Suppose I have this dataframe, df, in R:
UserID <- c(1, 1, 1, 5, 5, 7, 7, 9, 9, 9)
PathID <- c(1,2,3,1,2,1,2,1,2,3)
Page <- c("home", "about", "services", "home", "pricing",
"pricing", "home", "about", "home", "services")
df <- data.frame(UserID, PathID, Page)
I am trying to write a code that would return the sequence (along with UserID and PathID) where the user visits the 'home' page, but not the 'about' page subsequently. My output should look like this:
UserID <- c(5, 5, 7, 7, 9, 9, 9)
PathID <- c(1,2,1,2,1,2,3)
Page <- c("home", "pricing", "pricing", "home", "about", "home", "services")
df1 <- data.frame(UserID, PathID, Page)
I would really appreciate some help here.

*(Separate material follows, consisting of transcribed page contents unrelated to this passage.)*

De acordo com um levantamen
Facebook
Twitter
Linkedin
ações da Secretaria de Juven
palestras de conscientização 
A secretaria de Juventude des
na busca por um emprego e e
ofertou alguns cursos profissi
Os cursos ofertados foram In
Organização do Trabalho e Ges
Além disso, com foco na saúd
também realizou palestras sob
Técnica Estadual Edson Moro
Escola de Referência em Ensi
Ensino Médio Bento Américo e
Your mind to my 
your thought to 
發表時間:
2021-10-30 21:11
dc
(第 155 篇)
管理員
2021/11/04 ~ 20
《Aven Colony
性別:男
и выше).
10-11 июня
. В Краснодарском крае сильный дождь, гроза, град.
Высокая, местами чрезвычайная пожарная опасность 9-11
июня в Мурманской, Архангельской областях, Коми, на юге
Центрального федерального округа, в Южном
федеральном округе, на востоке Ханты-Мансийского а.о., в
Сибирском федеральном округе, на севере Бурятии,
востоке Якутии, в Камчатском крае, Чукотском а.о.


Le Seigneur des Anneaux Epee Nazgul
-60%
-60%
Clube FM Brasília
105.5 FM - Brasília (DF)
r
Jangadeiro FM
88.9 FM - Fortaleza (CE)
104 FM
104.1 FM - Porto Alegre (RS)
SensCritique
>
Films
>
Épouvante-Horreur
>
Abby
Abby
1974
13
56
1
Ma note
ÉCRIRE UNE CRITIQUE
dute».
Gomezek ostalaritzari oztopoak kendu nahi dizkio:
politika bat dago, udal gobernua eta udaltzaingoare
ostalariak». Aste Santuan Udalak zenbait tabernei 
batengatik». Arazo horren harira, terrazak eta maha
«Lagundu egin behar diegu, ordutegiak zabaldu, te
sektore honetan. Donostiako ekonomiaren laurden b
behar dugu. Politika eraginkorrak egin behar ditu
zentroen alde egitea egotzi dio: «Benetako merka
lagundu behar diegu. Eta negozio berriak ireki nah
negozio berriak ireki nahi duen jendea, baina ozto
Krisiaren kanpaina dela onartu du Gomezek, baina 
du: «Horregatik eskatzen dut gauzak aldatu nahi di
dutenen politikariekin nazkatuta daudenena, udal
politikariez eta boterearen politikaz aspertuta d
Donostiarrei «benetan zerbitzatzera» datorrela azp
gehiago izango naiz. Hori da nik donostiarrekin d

CodePudding user response:
With a couple of filter
ing conditions, you can remove the all group (!any
) if it has a sequence of "home", "about"
.
library(dplyr)
df %>%
group_by(UserID) %>%
filter(!any(Page == "about" & lag(Page, default = "nothome") == "home"))
UserID PathID Page
1 5 1 home
2 5 2 pricing
3 7 1 pricing
4 7 2 home
5 9 1 about
6 9 2 home
7 9 3 services
CodePudding user response:
An option with data.table
library(data.table)
setDT(df)[df[, .I[!any(Page == "about" &
shift(Page) == "home", na.rm = TRUE)], UserID]$V1]
UserID PathID Page
<num> <num> <char>
1: 5 1 home
2: 5 2 pricing
3: 7 1 pricing
4: 7 2 home
5: 9 1 about
6: 9 2 home
7: 9 3 services